Once we overcome the popular notion that Christmas Day ends the Christmas season, there are opportunities for the believer. The first of which may be the Sunday after Christmas:
112. The feast of the holy family of Jesus, Mary and Joseph (Sunday in the Christmas octave) is a festive occasion particularly suitable for the celebration of rites or moments of prayer proper to the Christian family. The recollection of Joseph, Mary and Jesus’ going up to Jerusalem, together with other observant Jewish families, for the celebration of the Passover (cf.
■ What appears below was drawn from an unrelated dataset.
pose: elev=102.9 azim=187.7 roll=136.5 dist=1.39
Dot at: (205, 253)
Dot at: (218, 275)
Lk 2, 41-42), should normally encourage a positive acceptance of the pastoral suggestion that all members of the family attend Mass on this day.
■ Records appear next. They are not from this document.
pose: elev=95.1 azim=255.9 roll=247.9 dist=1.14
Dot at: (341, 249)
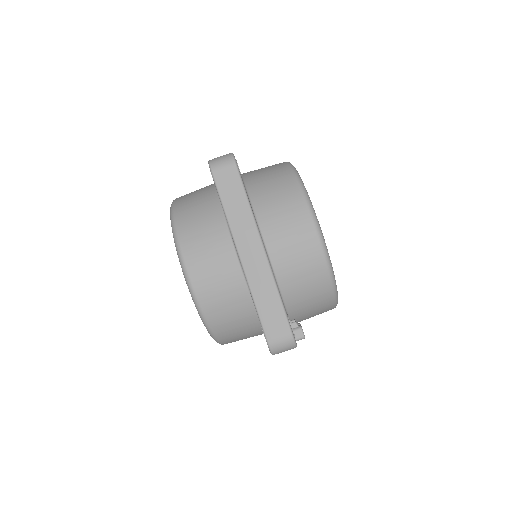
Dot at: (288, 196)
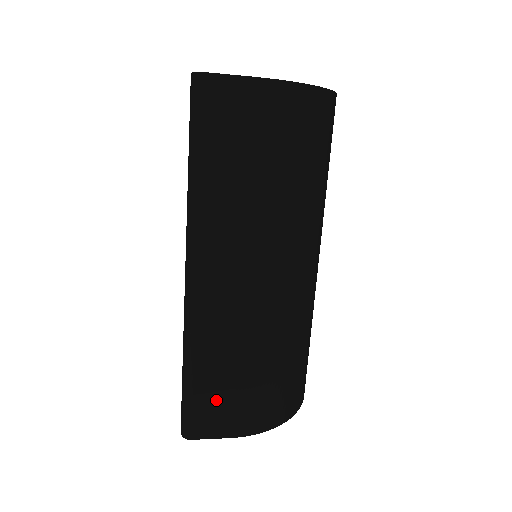
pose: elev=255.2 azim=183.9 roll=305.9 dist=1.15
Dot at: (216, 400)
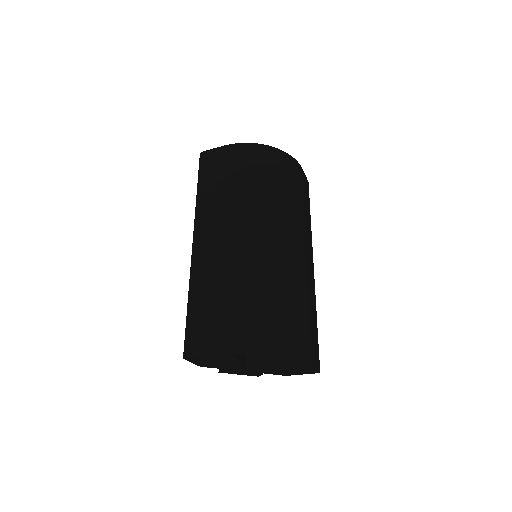
Dot at: (205, 322)
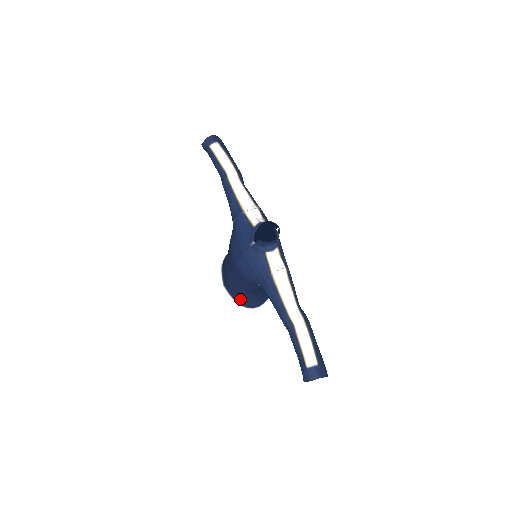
It would be the wish of every serious liturgist and pastor that the Sunday after Christmas be attended by the same throngs of families who cam on Christmas Eve and Day. Sadly, we know this is rarely the case.
This feast day also affords an opportunity for the renewal of our entrustment to the patronage of the Holy Family of Nazareth (Cf. Actus consecrationis familiarum, in EI, Aliae concessiones, 1, p. 50); the blessing of children as provided in the ritual (Cf Book of Blessings 174-194); and where opportune, for the renewal of marriage vows taken by the spouses on their wedding day, and also for the exchange of promises between those engaged to be married in which they formalize their desire to found a new Christian family (Cf. ibid., Ordo benedictionis desponsatorum, 195-204).
My parish observes a monthly blessings for couples celebrating an anniversary. Our December blessing is always done on Holy Family Sunday. How many engaged couples seek this blessing mentioned above? Many young people make a promise on Christmas. Where is the Catholic culture strong enough to suggest such a blessing long before a wedding day?
Outside of the feast, the faithful have frequent recourse to the Holy Family of Nazareth in many of life’s circumstances: joining the Association of the Holy Family so as to model their own families on the Holy Family of Nazareth (Erected by Leo XIII through the Apostolic Letter Neminem fugit (14 June 1892) in Leonis XIII Pontificis Maximi Acta, XII, Typographia Vaticana, Romae 1893, pp. 149-158: confirmed by John Paul II with the decree of the Pontifical Council for the Laity (25 November 1987)); frequent prayers to entrust themselves to the patronage of the Holy Family and to obtain assistance at the hour of death(Cf. EI, Piae invocationes, p. 83).
Are people aware of this association?
The Directory on Popular Piety and the Liturgy is online at the Vatican site.